---------- Extracted data
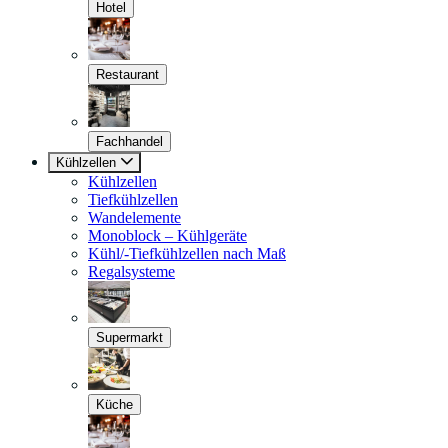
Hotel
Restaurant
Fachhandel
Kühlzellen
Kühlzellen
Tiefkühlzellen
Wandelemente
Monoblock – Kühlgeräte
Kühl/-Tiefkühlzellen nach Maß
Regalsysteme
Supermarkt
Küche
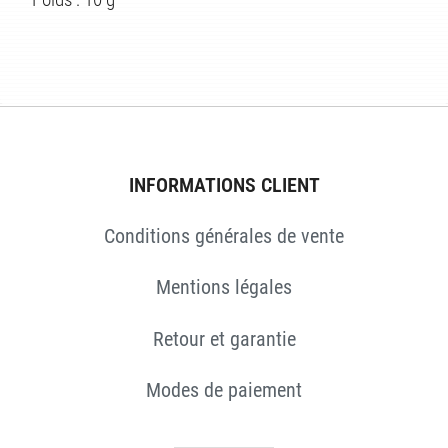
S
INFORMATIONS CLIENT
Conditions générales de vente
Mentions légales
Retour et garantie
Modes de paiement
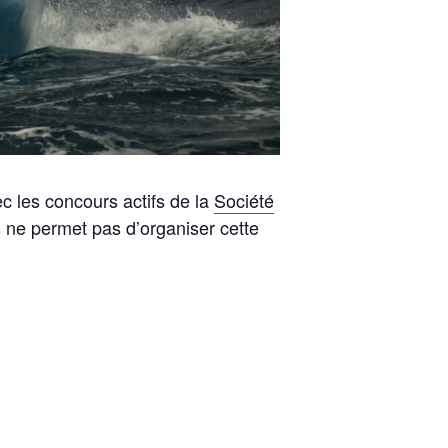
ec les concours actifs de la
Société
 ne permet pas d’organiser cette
--------------------
---------- Extracted data
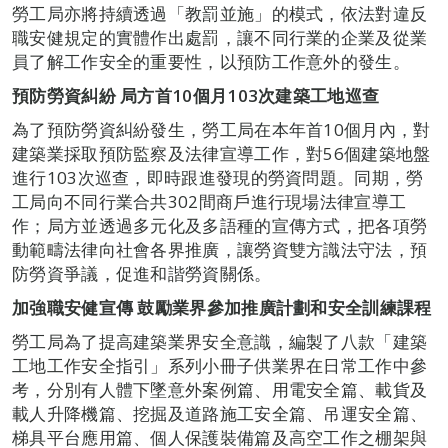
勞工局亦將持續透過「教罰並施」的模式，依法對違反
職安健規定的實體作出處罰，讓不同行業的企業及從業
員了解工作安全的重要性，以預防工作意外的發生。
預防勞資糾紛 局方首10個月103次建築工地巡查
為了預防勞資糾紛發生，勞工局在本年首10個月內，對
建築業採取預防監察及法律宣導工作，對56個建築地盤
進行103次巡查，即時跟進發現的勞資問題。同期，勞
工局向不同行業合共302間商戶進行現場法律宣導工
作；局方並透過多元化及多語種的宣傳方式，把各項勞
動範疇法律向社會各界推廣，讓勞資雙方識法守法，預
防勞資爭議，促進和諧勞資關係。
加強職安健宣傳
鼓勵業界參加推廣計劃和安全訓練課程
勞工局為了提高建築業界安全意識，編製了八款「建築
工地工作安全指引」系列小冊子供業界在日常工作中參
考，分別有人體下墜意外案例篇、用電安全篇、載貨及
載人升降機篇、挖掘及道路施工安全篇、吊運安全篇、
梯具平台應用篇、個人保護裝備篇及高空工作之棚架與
--------------------
---------- Extracted data
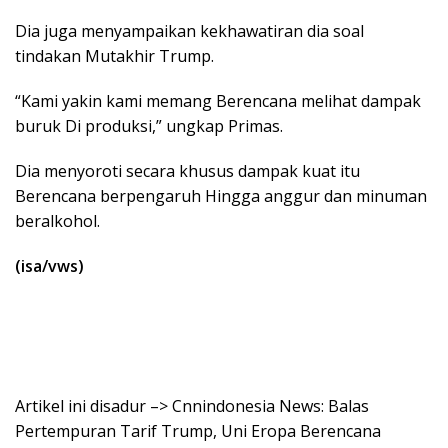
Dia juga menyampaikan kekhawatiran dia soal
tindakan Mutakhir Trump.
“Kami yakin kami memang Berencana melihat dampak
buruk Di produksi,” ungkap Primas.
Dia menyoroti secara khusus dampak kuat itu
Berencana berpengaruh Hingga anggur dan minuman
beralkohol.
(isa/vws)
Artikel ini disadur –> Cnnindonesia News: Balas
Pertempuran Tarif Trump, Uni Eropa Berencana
--------------------
Problem statement: Using the material above, report each line where "Tiefkühlzellen" occurs.

Your solution:
Tiefkühlzellen
Kühl/-Tiefkühlzellen nach Maß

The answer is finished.